* [ACTION ITEM A]:
Rewrite the stretch of the listing from its start through the line containing "intellectuelle est sacrifiée à celui d", replacing "Contado" with "Efectivo" and leaving everything else unchanged.

# Partners



## tk59 (Apr 26, 2011)

I was talking to a friend of mine who is starting his own place by himself and I was thinking that it seems pretty insane. I'm just wondering how it's normally done, if there is a "normal" way.


----------



## Salty dog (Apr 26, 2011)

Partners suck


----------



## tk59 (Apr 26, 2011)

Okay... Short and to the point. :lol2:


----------



## WildBoar (Apr 26, 2011)

Can't speak for restaurant ownership, but I have two partners here at our engineering company. There are pros and cons. The main cons are: 1) not having ultimate say in any/ everything, and 2) splitting profits. The main pros are: 1) less time spent running the business versus doing real work, as the duties are split between us, 2) others can perform your official company duties when you are tied up with something else, 3) there are others who can kick in when cash flow is tight, and 4) where you have a big personal issue (serious illness, etc.), the others can keep things running and help maintain the profitability so you do not see much of a drop in income.


----------



## chazmtb (Apr 26, 2011)

You have to find a partner that works just as hard as you do. And the same goals. Otherwise it will fail.


----------



## Eamon Burke (Apr 28, 2011)

WildBoar said:


> Can't speak for restaurant ownership, but I have two partners here at our engineering company. There are pros and cons. The main cons are: 1) not having ultimate say in any/ everything, and 2) splitting profits. The main pros are: 1) less time spent running the business versus doing real work, as the duties are split between us, 2) others can perform your official company duties when you are tied up with something else, 3) there are others who can kick in when cash flow is tight, and 4) where you have a big personal issue (serious illness, etc.), the others can keep things running and help maintain the profitability so you do not see much of a drop in income.


 
+1

I had a partner at a business. He was a great match to me--I worked harder and had better people skills, and he was better with money and paperwork. But then his wife didn't want him working Saturdays, or too late in the day. Then she'd cry because she couldn't handle being unsure about their finances. Basically, having a partner is the best and worst parts of sole proprietorship compounded. You do less work for more product, and have someone to talk to, but you pay taxes on that income twice over(and it's already bad) and you have two sets of lives to balance out one business.

If I had a friend I was very close with and we were already doing whatever the business was together, I'd go for it. But for now, I'm relishing the day I don't have to deal with anyone else's BS. Your friend may be like me--the cons of being a business owner are essentially non-issues, so partners are just extra risk, work and BS.

* [ACTION ITEM B]:
List the usernames of everyone who posted in the partners thread, counting each person once.

* [EXCERPTED RECORDS]:
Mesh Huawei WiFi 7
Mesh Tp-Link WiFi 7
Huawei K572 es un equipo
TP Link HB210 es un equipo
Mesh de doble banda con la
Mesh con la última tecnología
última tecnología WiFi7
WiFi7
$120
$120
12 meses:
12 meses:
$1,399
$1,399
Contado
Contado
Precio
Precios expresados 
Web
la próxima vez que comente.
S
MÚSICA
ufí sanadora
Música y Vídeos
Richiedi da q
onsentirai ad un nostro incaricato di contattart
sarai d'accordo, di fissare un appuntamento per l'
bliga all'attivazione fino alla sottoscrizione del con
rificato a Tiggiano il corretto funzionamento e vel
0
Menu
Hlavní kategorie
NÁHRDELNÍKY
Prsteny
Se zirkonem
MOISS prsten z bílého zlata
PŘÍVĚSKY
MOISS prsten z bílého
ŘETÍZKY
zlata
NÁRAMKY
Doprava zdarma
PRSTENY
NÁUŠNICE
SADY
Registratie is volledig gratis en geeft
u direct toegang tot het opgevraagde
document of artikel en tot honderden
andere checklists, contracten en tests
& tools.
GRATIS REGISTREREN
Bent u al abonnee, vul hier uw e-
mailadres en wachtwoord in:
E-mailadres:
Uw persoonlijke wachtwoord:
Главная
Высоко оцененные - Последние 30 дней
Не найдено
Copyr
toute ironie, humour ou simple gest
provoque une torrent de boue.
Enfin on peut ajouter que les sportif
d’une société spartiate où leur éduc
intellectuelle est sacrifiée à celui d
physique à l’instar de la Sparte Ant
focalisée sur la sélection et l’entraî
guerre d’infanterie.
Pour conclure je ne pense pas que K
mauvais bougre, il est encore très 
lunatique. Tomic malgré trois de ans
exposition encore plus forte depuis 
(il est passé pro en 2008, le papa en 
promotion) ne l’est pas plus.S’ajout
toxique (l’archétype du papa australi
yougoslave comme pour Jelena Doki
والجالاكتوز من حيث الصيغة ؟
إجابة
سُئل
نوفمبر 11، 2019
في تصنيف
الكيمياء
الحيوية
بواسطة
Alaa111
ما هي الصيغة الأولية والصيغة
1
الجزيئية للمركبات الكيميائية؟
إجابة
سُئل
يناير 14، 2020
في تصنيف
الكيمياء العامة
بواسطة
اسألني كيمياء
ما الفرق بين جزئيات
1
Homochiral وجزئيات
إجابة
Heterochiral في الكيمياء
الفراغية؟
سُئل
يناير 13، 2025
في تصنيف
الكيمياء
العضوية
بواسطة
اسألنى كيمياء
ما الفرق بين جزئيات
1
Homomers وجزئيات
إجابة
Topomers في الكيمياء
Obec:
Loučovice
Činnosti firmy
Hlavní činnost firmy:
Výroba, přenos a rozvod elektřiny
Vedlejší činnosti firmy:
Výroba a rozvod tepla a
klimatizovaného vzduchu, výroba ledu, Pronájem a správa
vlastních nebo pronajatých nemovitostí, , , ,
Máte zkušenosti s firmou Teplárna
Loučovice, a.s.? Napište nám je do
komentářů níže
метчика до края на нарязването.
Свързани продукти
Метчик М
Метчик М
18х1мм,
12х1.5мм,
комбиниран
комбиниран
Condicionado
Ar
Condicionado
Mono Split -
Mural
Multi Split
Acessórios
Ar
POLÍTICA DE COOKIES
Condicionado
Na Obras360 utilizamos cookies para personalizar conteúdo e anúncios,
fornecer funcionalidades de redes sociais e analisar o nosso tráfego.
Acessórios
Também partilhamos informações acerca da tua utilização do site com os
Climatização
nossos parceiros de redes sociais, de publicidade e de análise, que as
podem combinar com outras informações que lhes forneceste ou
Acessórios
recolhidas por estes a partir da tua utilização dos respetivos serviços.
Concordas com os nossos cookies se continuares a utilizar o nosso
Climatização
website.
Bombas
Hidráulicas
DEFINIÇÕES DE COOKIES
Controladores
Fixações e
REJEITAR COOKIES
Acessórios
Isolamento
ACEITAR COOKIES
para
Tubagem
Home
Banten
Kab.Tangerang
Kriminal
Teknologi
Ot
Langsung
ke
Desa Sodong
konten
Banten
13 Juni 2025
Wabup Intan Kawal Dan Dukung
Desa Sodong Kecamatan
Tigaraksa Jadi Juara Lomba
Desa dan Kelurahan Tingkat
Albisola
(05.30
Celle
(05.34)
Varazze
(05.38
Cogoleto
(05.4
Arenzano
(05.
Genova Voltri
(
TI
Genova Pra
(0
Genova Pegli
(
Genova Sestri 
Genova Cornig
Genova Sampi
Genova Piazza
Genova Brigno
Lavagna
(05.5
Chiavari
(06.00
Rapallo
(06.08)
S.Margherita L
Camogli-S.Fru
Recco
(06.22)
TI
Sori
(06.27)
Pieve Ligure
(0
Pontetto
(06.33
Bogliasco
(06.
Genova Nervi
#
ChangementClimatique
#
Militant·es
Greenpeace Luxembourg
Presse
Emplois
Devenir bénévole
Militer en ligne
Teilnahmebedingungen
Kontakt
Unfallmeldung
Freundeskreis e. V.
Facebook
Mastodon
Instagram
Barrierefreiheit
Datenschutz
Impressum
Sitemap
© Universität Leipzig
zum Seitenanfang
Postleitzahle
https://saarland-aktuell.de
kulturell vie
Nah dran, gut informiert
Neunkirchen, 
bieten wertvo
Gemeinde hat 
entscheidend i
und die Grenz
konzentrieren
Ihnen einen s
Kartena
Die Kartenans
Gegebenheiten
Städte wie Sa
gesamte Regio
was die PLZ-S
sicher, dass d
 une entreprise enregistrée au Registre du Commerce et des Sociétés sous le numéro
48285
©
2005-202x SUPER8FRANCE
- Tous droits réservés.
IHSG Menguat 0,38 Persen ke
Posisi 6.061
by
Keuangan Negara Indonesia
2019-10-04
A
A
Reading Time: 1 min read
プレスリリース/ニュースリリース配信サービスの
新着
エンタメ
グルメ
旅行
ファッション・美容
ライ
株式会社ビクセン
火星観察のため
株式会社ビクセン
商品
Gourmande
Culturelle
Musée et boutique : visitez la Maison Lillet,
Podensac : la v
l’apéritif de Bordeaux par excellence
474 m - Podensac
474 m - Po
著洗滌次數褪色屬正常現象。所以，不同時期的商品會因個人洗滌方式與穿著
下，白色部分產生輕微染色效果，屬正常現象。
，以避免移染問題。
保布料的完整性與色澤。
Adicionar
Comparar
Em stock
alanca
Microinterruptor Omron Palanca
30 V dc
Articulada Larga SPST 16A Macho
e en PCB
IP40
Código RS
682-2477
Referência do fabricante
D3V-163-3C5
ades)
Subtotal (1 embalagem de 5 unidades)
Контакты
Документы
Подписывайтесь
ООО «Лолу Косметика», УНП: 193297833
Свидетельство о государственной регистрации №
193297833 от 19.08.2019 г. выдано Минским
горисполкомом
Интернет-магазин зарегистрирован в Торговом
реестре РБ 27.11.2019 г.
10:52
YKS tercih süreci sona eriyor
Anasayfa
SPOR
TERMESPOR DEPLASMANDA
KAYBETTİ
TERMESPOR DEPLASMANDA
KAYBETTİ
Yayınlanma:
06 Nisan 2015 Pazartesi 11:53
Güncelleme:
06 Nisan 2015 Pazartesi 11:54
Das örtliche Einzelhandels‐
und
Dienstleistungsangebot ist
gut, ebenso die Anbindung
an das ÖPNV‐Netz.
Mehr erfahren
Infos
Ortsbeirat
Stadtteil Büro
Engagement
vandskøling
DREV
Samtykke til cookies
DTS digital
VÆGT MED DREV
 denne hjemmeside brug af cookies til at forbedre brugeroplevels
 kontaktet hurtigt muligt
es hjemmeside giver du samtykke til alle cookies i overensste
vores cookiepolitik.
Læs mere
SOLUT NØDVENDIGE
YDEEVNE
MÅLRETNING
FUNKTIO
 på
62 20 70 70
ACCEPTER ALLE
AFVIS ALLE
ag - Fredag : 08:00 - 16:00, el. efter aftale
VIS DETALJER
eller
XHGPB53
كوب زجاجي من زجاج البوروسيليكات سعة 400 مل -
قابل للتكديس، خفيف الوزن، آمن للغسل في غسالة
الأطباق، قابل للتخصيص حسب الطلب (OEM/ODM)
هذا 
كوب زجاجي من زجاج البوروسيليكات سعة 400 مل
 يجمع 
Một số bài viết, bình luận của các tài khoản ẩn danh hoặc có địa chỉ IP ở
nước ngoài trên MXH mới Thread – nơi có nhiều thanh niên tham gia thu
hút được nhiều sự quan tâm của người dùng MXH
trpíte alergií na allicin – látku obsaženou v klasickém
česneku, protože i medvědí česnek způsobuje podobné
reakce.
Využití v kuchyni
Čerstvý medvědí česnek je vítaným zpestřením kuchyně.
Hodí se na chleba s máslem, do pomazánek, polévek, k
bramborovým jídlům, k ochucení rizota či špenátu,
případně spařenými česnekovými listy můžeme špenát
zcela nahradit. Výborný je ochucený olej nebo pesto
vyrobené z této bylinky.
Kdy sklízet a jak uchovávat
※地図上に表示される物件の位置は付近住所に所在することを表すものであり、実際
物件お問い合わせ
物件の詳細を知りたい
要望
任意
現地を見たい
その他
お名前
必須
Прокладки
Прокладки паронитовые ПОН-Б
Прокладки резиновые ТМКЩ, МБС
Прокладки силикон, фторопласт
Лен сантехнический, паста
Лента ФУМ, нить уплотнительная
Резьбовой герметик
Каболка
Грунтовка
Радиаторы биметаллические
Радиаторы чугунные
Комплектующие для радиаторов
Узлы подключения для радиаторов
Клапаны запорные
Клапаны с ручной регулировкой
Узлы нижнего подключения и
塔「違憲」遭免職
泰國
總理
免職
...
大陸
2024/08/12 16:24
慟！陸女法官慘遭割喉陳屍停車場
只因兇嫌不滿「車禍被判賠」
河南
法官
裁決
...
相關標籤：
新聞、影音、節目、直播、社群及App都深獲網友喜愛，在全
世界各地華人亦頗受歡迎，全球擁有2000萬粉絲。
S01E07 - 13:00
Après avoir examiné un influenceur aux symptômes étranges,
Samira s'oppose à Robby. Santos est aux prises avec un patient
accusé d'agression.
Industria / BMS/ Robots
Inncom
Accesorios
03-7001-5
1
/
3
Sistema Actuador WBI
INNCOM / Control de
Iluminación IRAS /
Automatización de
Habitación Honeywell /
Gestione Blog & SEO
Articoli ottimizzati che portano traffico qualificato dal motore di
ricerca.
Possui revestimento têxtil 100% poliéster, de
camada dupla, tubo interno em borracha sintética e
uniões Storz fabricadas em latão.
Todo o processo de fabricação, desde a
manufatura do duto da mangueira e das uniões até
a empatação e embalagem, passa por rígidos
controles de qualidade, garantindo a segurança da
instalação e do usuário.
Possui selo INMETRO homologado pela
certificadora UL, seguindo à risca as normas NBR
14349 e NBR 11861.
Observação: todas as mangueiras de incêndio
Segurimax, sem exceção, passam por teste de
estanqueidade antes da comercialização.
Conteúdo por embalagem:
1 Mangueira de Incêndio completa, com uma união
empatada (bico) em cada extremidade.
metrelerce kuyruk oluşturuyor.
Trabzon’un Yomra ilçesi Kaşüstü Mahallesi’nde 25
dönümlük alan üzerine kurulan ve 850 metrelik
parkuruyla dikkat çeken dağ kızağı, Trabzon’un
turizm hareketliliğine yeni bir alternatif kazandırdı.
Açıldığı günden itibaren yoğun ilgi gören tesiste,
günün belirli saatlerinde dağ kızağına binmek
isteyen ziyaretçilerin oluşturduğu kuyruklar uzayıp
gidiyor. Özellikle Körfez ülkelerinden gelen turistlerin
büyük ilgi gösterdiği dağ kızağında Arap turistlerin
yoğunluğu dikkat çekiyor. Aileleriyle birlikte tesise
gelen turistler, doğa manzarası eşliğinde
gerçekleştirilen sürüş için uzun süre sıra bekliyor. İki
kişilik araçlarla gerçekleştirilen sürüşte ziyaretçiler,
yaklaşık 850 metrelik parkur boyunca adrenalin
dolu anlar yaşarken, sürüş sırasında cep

* [RESULT A]:
Mesh Huawei WiFi 7
Mesh Tp-Link WiFi 7
Huawei K572 es un equipo
TP Link HB210 es un equipo
Mesh de doble banda con la
Mesh con la última tecnología
última tecnología WiFi7
WiFi7
$120
$120
12 meses:
12 meses:
$1,399
$1,399
Efectivo
Efectivo
Precio
Precios expresados 
Web
la próxima vez que comente.
S
MÚSICA
ufí sanadora
Música y Vídeos
Richiedi da q
onsentirai ad un nostro incaricato di contattart
sarai d'accordo, di fissare un appuntamento per l'
bliga all'attivazione fino alla sottoscrizione del con
rificato a Tiggiano il corretto funzionamento e vel
0
Menu
Hlavní kategorie
NÁHRDELNÍKY
Prsteny
Se zirkonem
MOISS prsten z bílého zlata
PŘÍVĚSKY
MOISS prsten z bílého
ŘETÍZKY
zlata
NÁRAMKY
Doprava zdarma
PRSTENY
NÁUŠNICE
SADY
Registratie is volledig gratis en geeft
u direct toegang tot het opgevraagde
document of artikel en tot honderden
andere checklists, contracten en tests
& tools.
GRATIS REGISTREREN
Bent u al abonnee, vul hier uw e-
mailadres en wachtwoord in:
E-mailadres:
Uw persoonlijke wachtwoord:
Главная
Высоко оцененные - Последние 30 дней
Не найдено
Copyr
toute ironie, humour ou simple gest
provoque une torrent de boue.
Enfin on peut ajouter que les sportif
d’une société spartiate où leur éduc
intellectuelle est sacrifiée à celui d

* [RESULT B]:
tk59, Salty dog, WildBoar, chazmtb, Eamon Burke